◆ **Work to complete**: Without carrying over a single picture, write out the records below exactly.

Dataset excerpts
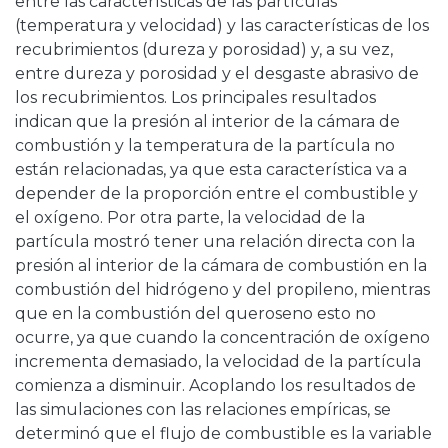
entre las características de las partículas
(temperatura y velocidad) y las características de los
recubrimientos (dureza y porosidad) y, a su vez,
entre dureza y porosidad y el desgaste abrasivo de
los recubrimientos. Los principales resultados
indican que la presión al interior de la cámara de
combustión y la temperatura de la partícula no
están relacionadas, ya que esta característica va a
depender de la proporción entre el combustible y
el oxígeno. Por otra parte, la velocidad de la
partícula mostró tener una relación directa con la
presión al interior de la cámara de combustión en la
combustión del hidrógeno y del propileno, mientras
que en la combustión del queroseno esto no
ocurre, ya que cuando la concentración de oxígeno
incrementa demasiado, la velocidad de la partícula
comienza a disminuir. Acoplando los resultados de
las simulaciones con las relaciones empíricas, se
determinó que el flujo de combustible es la variable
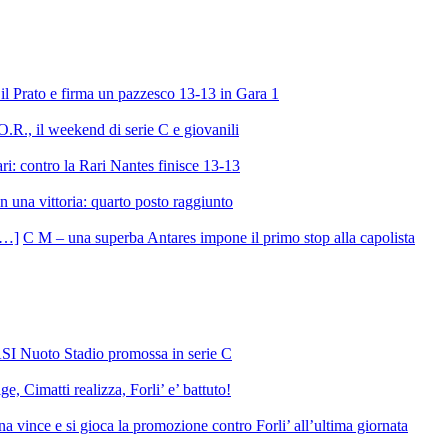
l Prato e firma un pazzesco 13-13 in Gara 1
R., il weekend di serie C e giovanili
ri: contro la Rari Nantes finisce 13-13
 una vittoria: quarto posto raggiunto
C M – una superba Antares impone il primo stop alla capolista
SI Nuoto Stadio promossa in serie C
e, Cimatti realizza, Forli’ e’ battuto!
 vince e si gioca la promozione contro Forli’ all’ultima giornata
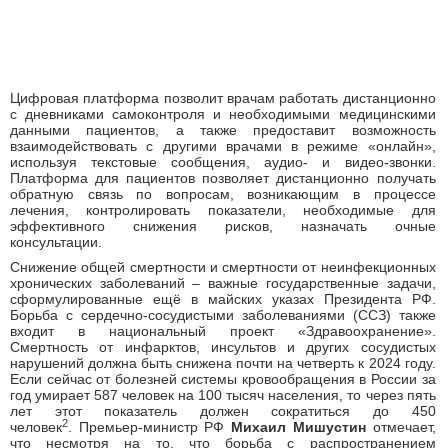
Цифровая платформа позволит врачам работать дистанционно
с дневниками самоконтроля и необходимыми медицинскими
данными пациентов, а также предоставит возможность
взаимодействовать с другими врачами в режиме «онлайн»,
используя текстовые сообщения, аудио- и видео-звонки.
Платформа для пациентов позволяет дистанционно получать
обратную связь по вопросам, возникающим в процессе
лечения, контролировать показатели, необходимые для
эффективного снижения рисков, назначать очные
консультации.
Снижение общей смертности и смертности от неинфекционных
хронических заболеваний – важные государственные задачи,
сформулированные ещё в майских указах Президента РФ.
Борьба с сердечно-сосудистыми заболеваниями (ССЗ) также
входит в национальный проект «Здравоохранение».
Смертность от инфарктов, инсультов и других сосудистых
нарушений должна быть снижена почти на четверть к 2024 году.
Если сейчас от болезней системы кровообращения в России за
год умирает 587 человек на 100 тысяч населения, то через пять
лет этот показатель должен сократиться до 450
2
человек
. Премьер-министр РФ
Михаил Мишустин
отмечает,
что несмотря на то, что борьба с распространением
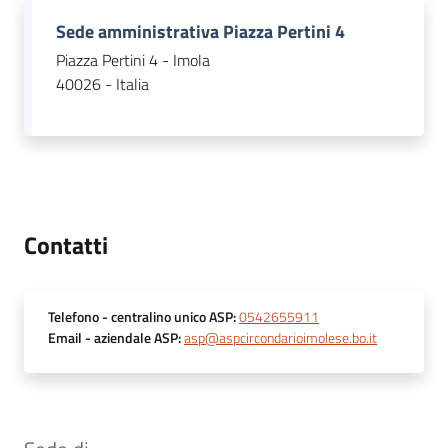
argomenti
Sede amministrativa Piazza Pertini 4
Piazza Pertini 4 - Imola
40026 - Italia
Contatti
Telefono
- centralino unico ASP
:
0542655911
Email
- aziendale ASP
:
asp@aspcircondarioimolese.bo.it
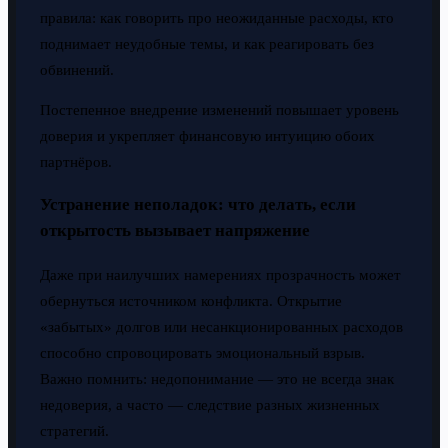
правила: как говорить про неожиданные расходы, кто
поднимает неудобные темы, и как реагировать без
обвинений.
Постепенное внедрение изменений повышает уровень
доверия и укрепляет финансовую интуицию обоих
партнёров.
Устранение неполадок: что делать, если
открытость вызывает напряжение
Даже при наилучших намерениях прозрачность может
обернуться источником конфликта. Открытие
«забытых» долгов или несанкционированных расходов
способно спровоцировать эмоциональный взрыв.
Важно помнить: недопонимание — это не всегда знак
недоверия, а часто — следствие разных жизненных
стратегий.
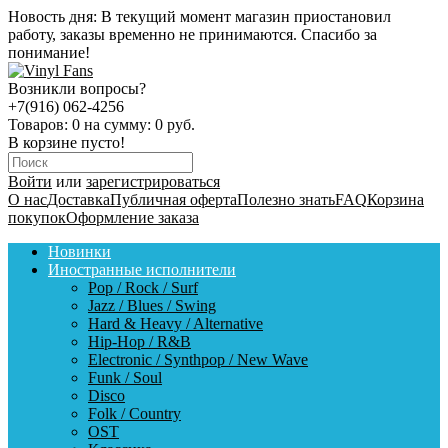
Новость дня:
В текущий момент магазин приостановил
работу, заказы временно не принимаются. Спасибо за
понимание!
Возникли вопросы?
+7(916) 062-4256
Товаров:
0
на сумму:
0 руб.
В корзине пусто!
Войти
или
зарегистрироваться
О нас
Доставка
Публичная оферта
Полезно знать
FAQ
Корзина
покупок
Оформление заказа
Новинки
Иностранные исполнители
Pop / Rock / Surf
Jazz / Blues / Swing
Hard & Heavy / Alternative
Hip-Hop / R&B
Electronic / Synthpop / New Wave
Funk / Soul
Disco
Folk / Country
OST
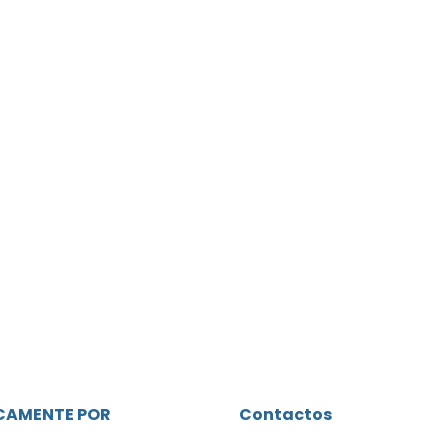
ICAMENTE POR
Contactos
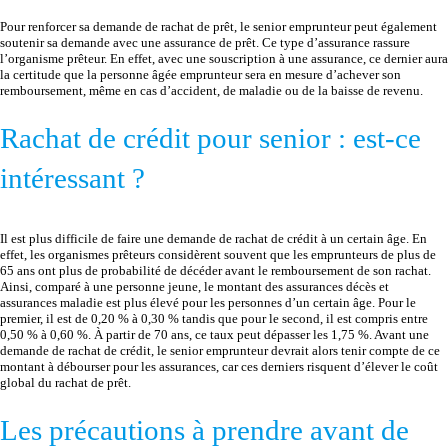
Pour renforcer sa demande de rachat de prêt, le senior emprunteur peut également
soutenir sa demande avec une assurance de prêt. Ce type d’assurance rassure
l’organisme prêteur. En effet, avec une souscription à une assurance, ce dernier aura
la certitude que la personne âgée emprunteur sera en mesure d’achever son
remboursement, même en cas d’accident, de maladie ou de la baisse de revenu.
Rachat de crédit pour senior : est-ce
intéressant ?
Il est plus difficile de faire une demande de rachat de crédit à un certain âge. En
effet, les organismes prêteurs considèrent souvent que les emprunteurs de plus de
65 ans ont plus de probabilité de décéder avant le remboursement de son rachat.
Ainsi, comparé à une personne jeune, le montant des assurances décès et
assurances maladie est plus élevé pour les personnes d’un certain âge. Pour le
premier, il est de 0,20 % à 0,30 % tandis que pour le second, il est compris entre
0,50 % à 0,60 %. À partir de 70 ans, ce taux peut dépasser les 1,75 %. Avant une
demande de rachat de crédit, le senior emprunteur devrait alors tenir compte de ce
montant à débourser pour les assurances, car ces derniers risquent d’élever le coût
global du rachat de prêt.
Les précautions à prendre avant de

◆ **Answer to this exercise**:
entre las características de las partículas
(temperatura y velocidad) y las características de los
recubrimientos (dureza y porosidad) y, a su vez,
entre dureza y porosidad y el desgaste abrasivo de
los recubrimientos. Los principales resultados
indican que la presión al interior de la cámara de
combustión y la temperatura de la partícula no
están relacionadas, ya que esta característica va a
depender de la proporción entre el combustible y
el oxígeno. Por otra parte, la velocidad de la
partícula mostró tener una relación directa con la
presión al interior de la cámara de combustión en la
combustión del hidrógeno y del propileno, mientras
que en la combustión del queroseno esto no
ocurre, ya que cuando la concentración de oxígeno
incrementa demasiado, la velocidad de la partícula
comienza a disminuir. Acoplando los resultados de
las simulaciones con las relaciones empíricas, se
determinó que el flujo de combustible es la variable
l Prato e firma un pazzesco 13-13 in Gara 1
R., il weekend di serie C e giovanili
ri: contro la Rari Nantes finisce 13-13
 una vittoria: quarto posto raggiunto
C M – una superba Antares impone il primo stop alla capolista
SI Nuoto Stadio promossa in serie C
e, Cimatti realizza, Forli’ e’ battuto!
 vince e si gioca la promozione contro Forli’ all’ultima giornata
Цифровая платформа позволит врачам работать дистанционно
с дневниками самоконтроля и необходимыми медицинскими
данными пациентов, а также предоставит возможность
взаимодействовать с другими врачами в режиме «онлайн»,
используя текстовые сообщения, аудио- и видео-звонки.
Платформа для пациентов позволяет дистанционно получать
обратную связь по вопросам, возникающим в процессе
лечения, контролировать показатели, необходимые для
эффективного снижения рисков, назначать очные
консультации.
Снижение общей смертности и смертности от неинфекционных
хронических заболеваний – важные государственные задачи,
сформулированные ещё в майских указах Президента РФ.
Борьба с сердечно-сосудистыми заболеваниями (ССЗ) также
входит в национальный проект «Здравоохранение».
Смертность от инфарктов, инсультов и других сосудистых
нарушений должна быть снижена почти на четверть к 2024 году.
Если сейчас от болезней системы кровообращения в России за
год умирает 587 человек на 100 тысяч населения, то через пять
лет этот показатель должен сократиться до 450
2
человек
. Премьер-министр РФ
Михаил Мишустин
отмечает,
что несмотря на то, что борьба с распространением
argomenti
Sede amministrativa Piazza Pertini 4
Piazza Pertini 4 - Imola
40026 - Italia
Contatti
Telefono
- centralino unico ASP
:
0542655911
Email
- aziendale ASP
:
asp@aspcircondarioimolese.bo.it
правила: как говорить про неожиданные расходы, кто
поднимает неудобные темы, и как реагировать без
обвинений.
Постепенное внедрение изменений повышает уровень
доверия и укрепляет финансовую интуицию обоих
партнёров.
Устранение неполадок: что делать, если
открытость вызывает напряжение
Даже при наилучших намерениях прозрачность может
обернуться источником конфликта. Открытие
«забытых» долгов или несанкционированных расходов
способно спровоцировать эмоциональный взрыв.
Важно помнить: недопонимание — это не всегда знак
недоверия, а часто — следствие разных жизненных
стратегий.
Новость дня:
В текущий момент магазин приостановил
работу, заказы временно не принимаются. Спасибо за
понимание!
Возникли вопросы?
+7(916) 062-4256
Товаров:
0
на сумму:
0 руб.
В корзине пусто!
Войти
или
зарегистрироваться
О нас
Доставка
Публичная оферта
Полезно знать
FAQ
Корзина
покупок
Оформление заказа
Новинки
Иностранные исполнители
Pop / Rock / Surf
Jazz / Blues / Swing
Hard & Heavy / Alternative
Hip-Hop / R&B
Electronic / Synthpop / New Wave
Funk / Soul
Disco
Folk / Country
OST
ICAMENTE POR
Contactos
Pour renforcer sa demande de rachat de prêt, le senior emprunteur peut également
soutenir sa demande avec une assurance de prêt. Ce type d’assurance rassure
l’organisme prêteur. En effet, avec une souscription à une assurance, ce dernier aura
la certitude que la personne âgée emprunteur sera en mesure d’achever son
remboursement, même en cas d’accident, de maladie ou de la baisse de revenu.
Rachat de crédit pour senior : est-ce
intéressant ?
Il est plus difficile de faire une demande de rachat de crédit à un certain âge. En
effet, les organismes prêteurs considèrent souvent que les emprunteurs de plus de
65 ans ont plus de probabilité de décéder avant le remboursement de son rachat.
Ainsi, comparé à une personne jeune, le montant des assurances décès et
assurances maladie est plus élevé pour les personnes d’un certain âge. Pour le
premier, il est de 0,20 % à 0,30 % tandis que pour le second, il est compris entre
0,50 % à 0,60 %. À partir de 70 ans, ce taux peut dépasser les 1,75 %. Avant une
demande de rachat de crédit, le senior emprunteur devrait alors tenir compte de ce
montant à débourser pour les assurances, car ces derniers risquent d’élever le coût
global du rachat de prêt.
Les précautions à prendre avant de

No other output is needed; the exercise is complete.